Given exercise -
Express the lines below as a Markdown table with two columns, "Row" for a sequential row number and "Line" for the line itself. Omit any blank lines.

Extracted data entries
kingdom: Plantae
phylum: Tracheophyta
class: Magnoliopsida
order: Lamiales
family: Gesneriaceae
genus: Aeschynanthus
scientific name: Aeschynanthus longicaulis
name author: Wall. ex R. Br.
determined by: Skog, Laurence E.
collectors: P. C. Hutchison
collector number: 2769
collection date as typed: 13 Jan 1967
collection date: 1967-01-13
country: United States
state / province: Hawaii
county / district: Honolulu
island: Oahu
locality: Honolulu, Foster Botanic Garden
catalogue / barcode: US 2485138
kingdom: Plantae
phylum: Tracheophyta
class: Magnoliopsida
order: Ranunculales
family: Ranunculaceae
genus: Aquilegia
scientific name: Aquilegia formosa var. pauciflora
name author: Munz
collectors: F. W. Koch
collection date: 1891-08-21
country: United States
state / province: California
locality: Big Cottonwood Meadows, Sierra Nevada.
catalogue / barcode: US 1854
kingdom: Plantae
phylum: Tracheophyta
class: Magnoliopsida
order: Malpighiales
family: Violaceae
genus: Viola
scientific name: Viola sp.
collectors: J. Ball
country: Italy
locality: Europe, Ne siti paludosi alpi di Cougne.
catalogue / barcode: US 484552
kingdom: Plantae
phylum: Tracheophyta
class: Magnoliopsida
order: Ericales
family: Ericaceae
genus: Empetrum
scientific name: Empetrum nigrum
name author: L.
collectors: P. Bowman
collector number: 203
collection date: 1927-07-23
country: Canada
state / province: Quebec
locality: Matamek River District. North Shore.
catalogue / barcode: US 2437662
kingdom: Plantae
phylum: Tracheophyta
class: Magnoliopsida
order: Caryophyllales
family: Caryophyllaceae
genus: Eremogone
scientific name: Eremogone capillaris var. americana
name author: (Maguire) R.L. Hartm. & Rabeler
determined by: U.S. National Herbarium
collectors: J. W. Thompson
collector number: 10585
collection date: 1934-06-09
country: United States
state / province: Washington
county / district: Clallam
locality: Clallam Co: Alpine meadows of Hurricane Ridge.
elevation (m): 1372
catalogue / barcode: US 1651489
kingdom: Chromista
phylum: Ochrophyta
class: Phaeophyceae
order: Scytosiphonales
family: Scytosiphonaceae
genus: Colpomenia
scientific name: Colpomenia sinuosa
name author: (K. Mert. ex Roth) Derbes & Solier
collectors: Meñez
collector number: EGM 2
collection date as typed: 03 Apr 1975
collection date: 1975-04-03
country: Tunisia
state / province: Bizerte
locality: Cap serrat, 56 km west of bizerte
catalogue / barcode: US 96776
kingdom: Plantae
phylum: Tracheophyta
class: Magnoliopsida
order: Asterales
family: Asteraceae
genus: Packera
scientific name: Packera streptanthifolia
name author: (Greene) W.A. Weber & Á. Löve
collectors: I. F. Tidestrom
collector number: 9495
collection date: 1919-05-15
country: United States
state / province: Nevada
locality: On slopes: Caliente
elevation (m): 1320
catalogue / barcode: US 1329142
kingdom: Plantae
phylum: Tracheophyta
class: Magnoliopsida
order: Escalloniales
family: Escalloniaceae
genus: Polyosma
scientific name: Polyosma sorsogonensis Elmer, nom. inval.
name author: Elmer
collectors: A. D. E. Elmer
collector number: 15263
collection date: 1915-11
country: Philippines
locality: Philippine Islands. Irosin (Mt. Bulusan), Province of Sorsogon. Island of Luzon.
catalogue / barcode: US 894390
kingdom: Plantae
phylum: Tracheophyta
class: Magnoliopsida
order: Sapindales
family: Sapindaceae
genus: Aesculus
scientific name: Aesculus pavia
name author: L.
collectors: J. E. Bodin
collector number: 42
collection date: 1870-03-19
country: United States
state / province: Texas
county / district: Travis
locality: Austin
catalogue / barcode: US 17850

Written solution -
| Row | Line |
|---|---|
| 1 | kingdom: Plantae |
| 2 | phylum: Tracheophyta |
| 3 | class: Magnoliopsida |
| 4 | order: Lamiales |
| 5 | family: Gesneriaceae |
| 6 | genus: Aeschynanthus |
| 7 | scientific name: Aeschynanthus longicaulis |
| 8 | name author: Wall. ex R. Br. |
| 9 | determined by: Skog, Laurence E. |
| 10 | collectors: P. C. Hutchison |
| 11 | collector number: 2769 |
| 12 | collection date as typed: 13 Jan 1967 |
| 13 | collection date: 1967-01-13 |
| 14 | country: United States |
| 15 | state / province: Hawaii |
| 16 | county / district: Honolulu |
| 17 | island: Oahu |
| 18 | locality: Honolulu, Foster Botanic Garden |
| 19 | catalogue / barcode: US 2485138 |
| 20 | kingdom: Plantae |
| 21 | phylum: Tracheophyta |
| 22 | class: Magnoliopsida |
| 23 | order: Ranunculales |
| 24 | family: Ranunculaceae |
| 25 | genus: Aquilegia |
| 26 | scientific name: Aquilegia formosa var. pauciflora |
| 27 | name author: Munz |
| 28 | collectors: F. W. Koch |
| 29 | collection date: 1891-08-21 |
| 30 | country: United States |
| 31 | state / province: California |
| 32 | locality: Big Cottonwood Meadows, Sierra Nevada. |
| 33 | catalogue / barcode: US 1854 |
| 34 | kingdom: Plantae |
| 35 | phylum: Tracheophyta |
| 36 | class: Magnoliopsida |
| 37 | order: Malpighiales |
| 38 | family: Violaceae |
| 39 | genus: Viola |
| 40 | scientific name: Viola sp. |
| 41 | collectors: J. Ball |
| 42 | country: Italy |
| 43 | locality: Europe, Ne siti paludosi alpi di Cougne. |
| 44 | catalogue / barcode: US 484552 |
| 45 | kingdom: Plantae |
| 46 | phylum: Tracheophyta |
| 47 | class: Magnoliopsida |
| 48 | order: Ericales |
| 49 | family: Ericaceae |
| 50 | genus: Empetrum |
| 51 | scientific name: Empetrum nigrum |
| 52 | name author: L. |
| 53 | collectors: P. Bowman |
| 54 | collector number: 203 |
| 55 | collection date: 1927-07-23 |
| 56 | country: Canada |
| 57 | state / province: Quebec |
| 58 | locality: Matamek River District. North Shore. |
| 59 | catalogue / barcode: US 2437662 |
| 60 | kingdom: Plantae |
| 61 | phylum: Tracheophyta |
| 62 | class: Magnoliopsida |
| 63 | order: Caryophyllales |
| 64 | family: Caryophyllaceae |
| 65 | genus: Eremogone |
| 66 | scientific name: Eremogone capillaris var. americana |
| 67 | name author: (Maguire) R.L. Hartm. & Rabeler |
| 68 | determined by: U.S. National Herbarium |
| 69 | collectors: J. W. Thompson |
| 70 | collector number: 10585 |
| 71 | collection date: 1934-06-09 |
| 72 | country: United States |
| 73 | state / province: Washington |
| 74 | county / district: Clallam |
| 75 | locality: Clallam Co: Alpine meadows of Hurricane Ridge. |
| 76 | elevation (m): 1372 |
| 77 | catalogue / barcode: US 1651489 |
| 78 | kingdom: Chromista |
| 79 | phylum: Ochrophyta |
| 80 | class: Phaeophyceae |
| 81 | order: Scytosiphonales |
| 82 | family: Scytosiphonaceae |
| 83 | genus: Colpomenia |
| 84 | scientific name: Colpomenia sinuosa |
| 85 | name author: (K. Mert. ex Roth) Derbes & Solier |
| 86 | collectors: Meñez |
| 87 | collector number: EGM 2 |
| 88 | collection date as typed: 03 Apr 1975 |
| 89 | collection date: 1975-04-03 |
| 90 | country: Tunisia |
| 91 | state / province: Bizerte |
| 92 | locality: Cap serrat, 56 km west of bizerte |
| 93 | catalogue / barcode: US 96776 |
| 94 | kingdom: Plantae |
| 95 | phylum: Tracheophyta |
| 96 | class: Magnoliopsida |
| 97 | order: Asterales |
| 98 | family: Asteraceae |
| 99 | genus: Packera |
| 100 | scientific name: Packera streptanthifolia |
| 101 | name author: (Greene) W.A. Weber & Á. Löve |
| 102 | collectors: I. F. Tidestrom |
| 103 | collector number: 9495 |
| 104 | collection date: 1919-05-15 |
| 105 | country: United States |
| 106 | state / province: Nevada |
| 107 | locality: On slopes: Caliente |
| 108 | elevation (m): 1320 |
| 109 | catalogue / barcode: US 1329142 |
| 110 | kingdom: Plantae |
| 111 | phylum: Tracheophyta |
| 112 | class: Magnoliopsida |
| 113 | order: Escalloniales |
| 114 | family: Escalloniaceae |
| 115 | genus: Polyosma |
| 116 | scientific name: Polyosma sorsogonensis Elmer, nom. inval. |
| 117 | name author: Elmer |
| 118 | collectors: A. D. E. Elmer |
| 119 | collector number: 15263 |
| 120 | collection date: 1915-11 |
| 121 | country: Philippines |
| 122 | locality: Philippine Islands. Irosin (Mt. Bulusan), Province of Sorsogon. Island of Luzon. |
| 123 | catalogue / barcode: US 894390 |
| 124 | kingdom: Plantae |
| 125 | phylum: Tracheophyta |
| 126 | class: Magnoliopsida |
| 127 | order: Sapindales |
| 128 | family: Sapindaceae |
| 129 | genus: Aesculus |
| 130 | scientific name: Aesculus pavia |
| 131 | name author: L. |
| 132 | collectors: J. E. Bodin |
| 133 | collector number: 42 |
| 134 | collection date: 1870-03-19 |
| 135 | country: United States |
| 136 | state / province: Texas |
| 137 | county / district: Travis |
| 138 | locality: Austin |
| 139 | catalogue / barcode: US 17850 |